Exercise directions: Reproduce everything from the line containing "This shows that" down to the line containing "### Phase 1: 사용자 상호작용 강화 (우선순위 1)", keeping every character unchanged.

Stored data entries
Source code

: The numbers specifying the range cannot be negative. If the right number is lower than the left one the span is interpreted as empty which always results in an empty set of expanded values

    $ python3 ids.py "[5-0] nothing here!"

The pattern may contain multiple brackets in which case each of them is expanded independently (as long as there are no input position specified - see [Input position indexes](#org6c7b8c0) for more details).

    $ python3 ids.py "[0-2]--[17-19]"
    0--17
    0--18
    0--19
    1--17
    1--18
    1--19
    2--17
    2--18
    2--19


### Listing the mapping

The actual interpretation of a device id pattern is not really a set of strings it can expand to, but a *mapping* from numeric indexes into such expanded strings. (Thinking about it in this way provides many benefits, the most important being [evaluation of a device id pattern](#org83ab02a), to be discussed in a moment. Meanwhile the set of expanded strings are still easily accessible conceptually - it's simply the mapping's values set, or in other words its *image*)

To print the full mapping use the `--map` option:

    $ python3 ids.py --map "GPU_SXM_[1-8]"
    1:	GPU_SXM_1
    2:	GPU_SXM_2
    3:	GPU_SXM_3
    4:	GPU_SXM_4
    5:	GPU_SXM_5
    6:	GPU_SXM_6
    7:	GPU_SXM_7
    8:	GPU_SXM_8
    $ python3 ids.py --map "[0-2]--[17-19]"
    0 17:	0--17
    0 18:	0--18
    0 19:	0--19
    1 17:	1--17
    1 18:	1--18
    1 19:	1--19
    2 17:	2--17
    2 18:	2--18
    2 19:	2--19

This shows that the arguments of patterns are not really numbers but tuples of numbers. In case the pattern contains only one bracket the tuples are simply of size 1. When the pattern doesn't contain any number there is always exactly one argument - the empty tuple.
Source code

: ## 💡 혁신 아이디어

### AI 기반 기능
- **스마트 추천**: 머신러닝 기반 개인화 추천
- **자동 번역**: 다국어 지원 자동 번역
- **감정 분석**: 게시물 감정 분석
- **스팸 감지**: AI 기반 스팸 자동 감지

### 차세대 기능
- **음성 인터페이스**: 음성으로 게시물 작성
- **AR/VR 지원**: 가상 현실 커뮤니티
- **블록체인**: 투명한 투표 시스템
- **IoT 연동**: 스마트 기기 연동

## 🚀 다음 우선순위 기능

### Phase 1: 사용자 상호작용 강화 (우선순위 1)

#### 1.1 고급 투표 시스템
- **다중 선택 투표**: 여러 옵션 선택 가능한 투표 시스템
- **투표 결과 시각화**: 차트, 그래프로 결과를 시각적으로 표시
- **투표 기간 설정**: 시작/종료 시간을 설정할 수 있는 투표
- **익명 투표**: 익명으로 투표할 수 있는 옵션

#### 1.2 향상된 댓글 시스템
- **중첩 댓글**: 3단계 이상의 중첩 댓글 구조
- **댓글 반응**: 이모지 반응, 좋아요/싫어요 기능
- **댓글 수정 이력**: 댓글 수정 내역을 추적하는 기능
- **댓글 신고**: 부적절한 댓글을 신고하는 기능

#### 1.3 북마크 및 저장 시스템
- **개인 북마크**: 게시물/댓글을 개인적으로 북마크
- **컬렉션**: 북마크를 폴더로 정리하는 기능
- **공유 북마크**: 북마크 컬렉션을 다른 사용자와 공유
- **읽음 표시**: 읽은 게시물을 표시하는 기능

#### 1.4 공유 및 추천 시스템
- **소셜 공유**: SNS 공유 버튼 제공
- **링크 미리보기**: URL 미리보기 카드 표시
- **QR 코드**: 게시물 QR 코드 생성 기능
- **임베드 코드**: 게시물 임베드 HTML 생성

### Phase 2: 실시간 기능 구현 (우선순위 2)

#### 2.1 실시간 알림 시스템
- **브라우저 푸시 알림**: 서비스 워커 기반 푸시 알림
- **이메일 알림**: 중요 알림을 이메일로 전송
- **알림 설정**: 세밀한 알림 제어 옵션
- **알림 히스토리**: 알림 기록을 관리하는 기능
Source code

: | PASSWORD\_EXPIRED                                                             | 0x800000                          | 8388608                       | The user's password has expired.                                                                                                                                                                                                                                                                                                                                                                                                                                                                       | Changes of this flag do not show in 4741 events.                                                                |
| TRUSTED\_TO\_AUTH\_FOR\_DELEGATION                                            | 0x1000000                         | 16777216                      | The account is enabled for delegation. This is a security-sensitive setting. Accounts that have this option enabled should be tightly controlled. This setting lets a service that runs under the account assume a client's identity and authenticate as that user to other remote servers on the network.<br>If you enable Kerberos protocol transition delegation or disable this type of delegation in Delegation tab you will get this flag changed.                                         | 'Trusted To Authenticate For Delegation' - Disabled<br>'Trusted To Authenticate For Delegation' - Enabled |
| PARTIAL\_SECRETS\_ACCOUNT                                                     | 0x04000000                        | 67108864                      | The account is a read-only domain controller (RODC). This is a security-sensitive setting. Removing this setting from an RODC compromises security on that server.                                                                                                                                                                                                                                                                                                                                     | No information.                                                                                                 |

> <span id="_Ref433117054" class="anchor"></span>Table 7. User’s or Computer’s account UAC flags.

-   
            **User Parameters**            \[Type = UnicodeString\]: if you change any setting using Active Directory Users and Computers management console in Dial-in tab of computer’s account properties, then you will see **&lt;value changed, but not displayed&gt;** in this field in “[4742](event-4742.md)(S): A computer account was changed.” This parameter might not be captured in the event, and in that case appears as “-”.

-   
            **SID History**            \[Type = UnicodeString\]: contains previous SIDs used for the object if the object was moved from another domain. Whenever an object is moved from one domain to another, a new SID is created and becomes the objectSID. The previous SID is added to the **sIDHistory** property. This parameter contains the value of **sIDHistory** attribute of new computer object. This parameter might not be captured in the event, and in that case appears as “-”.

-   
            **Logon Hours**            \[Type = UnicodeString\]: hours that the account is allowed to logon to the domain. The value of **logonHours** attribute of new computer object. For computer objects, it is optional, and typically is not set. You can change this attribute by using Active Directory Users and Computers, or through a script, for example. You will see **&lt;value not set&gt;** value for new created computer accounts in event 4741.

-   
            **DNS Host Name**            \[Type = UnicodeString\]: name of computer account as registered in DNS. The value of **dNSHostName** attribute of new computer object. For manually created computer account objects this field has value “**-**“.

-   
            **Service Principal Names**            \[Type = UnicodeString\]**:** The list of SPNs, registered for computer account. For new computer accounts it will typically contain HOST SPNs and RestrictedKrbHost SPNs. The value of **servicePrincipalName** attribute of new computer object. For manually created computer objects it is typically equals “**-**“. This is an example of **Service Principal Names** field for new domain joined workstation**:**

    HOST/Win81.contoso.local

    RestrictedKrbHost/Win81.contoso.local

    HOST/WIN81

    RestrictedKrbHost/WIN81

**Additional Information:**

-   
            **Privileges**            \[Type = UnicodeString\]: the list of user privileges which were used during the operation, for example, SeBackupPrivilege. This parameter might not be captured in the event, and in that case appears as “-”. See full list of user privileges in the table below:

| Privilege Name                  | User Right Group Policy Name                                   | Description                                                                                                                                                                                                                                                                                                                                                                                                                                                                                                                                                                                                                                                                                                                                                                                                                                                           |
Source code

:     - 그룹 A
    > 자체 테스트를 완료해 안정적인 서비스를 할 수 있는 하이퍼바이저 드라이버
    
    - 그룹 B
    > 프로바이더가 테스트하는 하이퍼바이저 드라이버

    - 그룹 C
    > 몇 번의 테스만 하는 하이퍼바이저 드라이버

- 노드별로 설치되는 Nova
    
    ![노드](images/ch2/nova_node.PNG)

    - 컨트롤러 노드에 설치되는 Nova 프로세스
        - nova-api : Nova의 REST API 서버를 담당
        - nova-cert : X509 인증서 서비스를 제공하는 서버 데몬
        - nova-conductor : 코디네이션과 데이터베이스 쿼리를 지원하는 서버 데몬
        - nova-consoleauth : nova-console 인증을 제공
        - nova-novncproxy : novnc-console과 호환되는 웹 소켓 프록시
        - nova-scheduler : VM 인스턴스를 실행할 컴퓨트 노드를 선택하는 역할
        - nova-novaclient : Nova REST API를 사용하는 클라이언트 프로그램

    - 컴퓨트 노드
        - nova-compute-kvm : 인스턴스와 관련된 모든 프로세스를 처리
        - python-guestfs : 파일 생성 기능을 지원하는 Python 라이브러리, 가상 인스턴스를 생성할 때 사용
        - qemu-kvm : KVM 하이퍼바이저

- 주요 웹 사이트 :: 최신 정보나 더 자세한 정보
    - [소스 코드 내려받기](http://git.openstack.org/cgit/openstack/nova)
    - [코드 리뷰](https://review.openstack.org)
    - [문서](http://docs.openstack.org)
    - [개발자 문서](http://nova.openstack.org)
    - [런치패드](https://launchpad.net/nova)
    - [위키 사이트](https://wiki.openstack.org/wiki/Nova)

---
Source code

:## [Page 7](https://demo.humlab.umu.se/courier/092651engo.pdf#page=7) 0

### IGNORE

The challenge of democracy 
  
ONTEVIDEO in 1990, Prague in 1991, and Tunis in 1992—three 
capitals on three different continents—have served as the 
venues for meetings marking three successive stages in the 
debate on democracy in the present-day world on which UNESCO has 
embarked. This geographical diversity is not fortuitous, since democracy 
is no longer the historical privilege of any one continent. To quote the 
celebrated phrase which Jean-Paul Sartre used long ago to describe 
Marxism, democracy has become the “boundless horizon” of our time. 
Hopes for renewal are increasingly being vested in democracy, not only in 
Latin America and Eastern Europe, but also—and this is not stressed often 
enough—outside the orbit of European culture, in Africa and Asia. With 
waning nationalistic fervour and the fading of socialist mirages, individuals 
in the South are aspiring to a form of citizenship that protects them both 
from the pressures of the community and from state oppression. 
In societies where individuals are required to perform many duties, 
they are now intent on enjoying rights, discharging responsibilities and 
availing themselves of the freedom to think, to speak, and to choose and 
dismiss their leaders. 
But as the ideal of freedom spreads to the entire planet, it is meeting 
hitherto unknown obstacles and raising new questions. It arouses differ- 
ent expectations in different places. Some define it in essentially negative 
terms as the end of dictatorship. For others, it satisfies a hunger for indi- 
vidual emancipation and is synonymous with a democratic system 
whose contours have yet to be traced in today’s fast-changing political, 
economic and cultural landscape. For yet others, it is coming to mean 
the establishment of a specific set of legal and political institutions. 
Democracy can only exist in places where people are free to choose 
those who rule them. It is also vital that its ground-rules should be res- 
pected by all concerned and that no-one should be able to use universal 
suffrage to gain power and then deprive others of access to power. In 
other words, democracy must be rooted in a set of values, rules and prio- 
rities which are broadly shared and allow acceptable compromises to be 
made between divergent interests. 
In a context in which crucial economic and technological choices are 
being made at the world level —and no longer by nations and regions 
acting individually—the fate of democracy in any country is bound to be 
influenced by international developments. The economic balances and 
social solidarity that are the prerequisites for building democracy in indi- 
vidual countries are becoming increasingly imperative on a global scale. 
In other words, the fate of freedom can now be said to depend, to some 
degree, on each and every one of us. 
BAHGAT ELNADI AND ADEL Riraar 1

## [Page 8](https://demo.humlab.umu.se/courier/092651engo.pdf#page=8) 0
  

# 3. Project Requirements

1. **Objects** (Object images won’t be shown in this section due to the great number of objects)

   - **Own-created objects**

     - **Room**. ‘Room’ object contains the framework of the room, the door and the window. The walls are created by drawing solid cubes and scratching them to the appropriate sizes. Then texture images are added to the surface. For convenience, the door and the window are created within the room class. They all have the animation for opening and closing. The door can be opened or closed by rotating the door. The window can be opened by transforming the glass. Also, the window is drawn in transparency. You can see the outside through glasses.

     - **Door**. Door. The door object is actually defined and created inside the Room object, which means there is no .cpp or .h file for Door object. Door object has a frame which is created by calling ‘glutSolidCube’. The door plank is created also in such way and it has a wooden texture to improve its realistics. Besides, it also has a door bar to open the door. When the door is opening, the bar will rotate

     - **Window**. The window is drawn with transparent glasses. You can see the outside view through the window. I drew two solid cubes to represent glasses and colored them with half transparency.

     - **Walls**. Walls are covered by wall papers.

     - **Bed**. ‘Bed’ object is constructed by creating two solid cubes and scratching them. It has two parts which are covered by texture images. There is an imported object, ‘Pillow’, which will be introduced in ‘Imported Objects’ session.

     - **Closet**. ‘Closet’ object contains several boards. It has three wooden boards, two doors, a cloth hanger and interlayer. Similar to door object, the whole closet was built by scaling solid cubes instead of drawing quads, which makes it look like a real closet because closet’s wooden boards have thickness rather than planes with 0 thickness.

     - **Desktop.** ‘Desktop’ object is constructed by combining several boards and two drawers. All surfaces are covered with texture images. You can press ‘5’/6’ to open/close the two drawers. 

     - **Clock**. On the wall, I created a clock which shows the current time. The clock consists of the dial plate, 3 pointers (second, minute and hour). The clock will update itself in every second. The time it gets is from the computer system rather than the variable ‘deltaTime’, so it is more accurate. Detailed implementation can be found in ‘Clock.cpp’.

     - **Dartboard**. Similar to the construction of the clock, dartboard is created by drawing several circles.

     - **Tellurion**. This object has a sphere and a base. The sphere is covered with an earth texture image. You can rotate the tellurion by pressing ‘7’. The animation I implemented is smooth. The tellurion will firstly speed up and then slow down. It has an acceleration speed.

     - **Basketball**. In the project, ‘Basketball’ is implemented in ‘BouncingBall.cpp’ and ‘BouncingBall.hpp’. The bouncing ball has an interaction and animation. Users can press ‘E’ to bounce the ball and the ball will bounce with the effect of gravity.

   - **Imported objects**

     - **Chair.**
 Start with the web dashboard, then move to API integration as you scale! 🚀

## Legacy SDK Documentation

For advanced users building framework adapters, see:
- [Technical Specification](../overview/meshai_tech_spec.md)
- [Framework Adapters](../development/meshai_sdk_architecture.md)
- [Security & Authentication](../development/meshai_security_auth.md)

Answer area:
This shows that the arguments of patterns are not really numbers but tuples of numbers. In case the pattern contains only one bracket the tuples are simply of size 1. When the pattern doesn't contain any number there is always exactly one argument - the empty tuple.
Source code

: ## 💡 혁신 아이디어

### AI 기반 기능
- **스마트 추천**: 머신러닝 기반 개인화 추천
- **자동 번역**: 다국어 지원 자동 번역
- **감정 분석**: 게시물 감정 분석
- **스팸 감지**: AI 기반 스팸 자동 감지

### 차세대 기능
- **음성 인터페이스**: 음성으로 게시물 작성
- **AR/VR 지원**: 가상 현실 커뮤니티
- **블록체인**: 투명한 투표 시스템
- **IoT 연동**: 스마트 기기 연동

## 🚀 다음 우선순위 기능

### Phase 1: 사용자 상호작용 강화 (우선순위 1)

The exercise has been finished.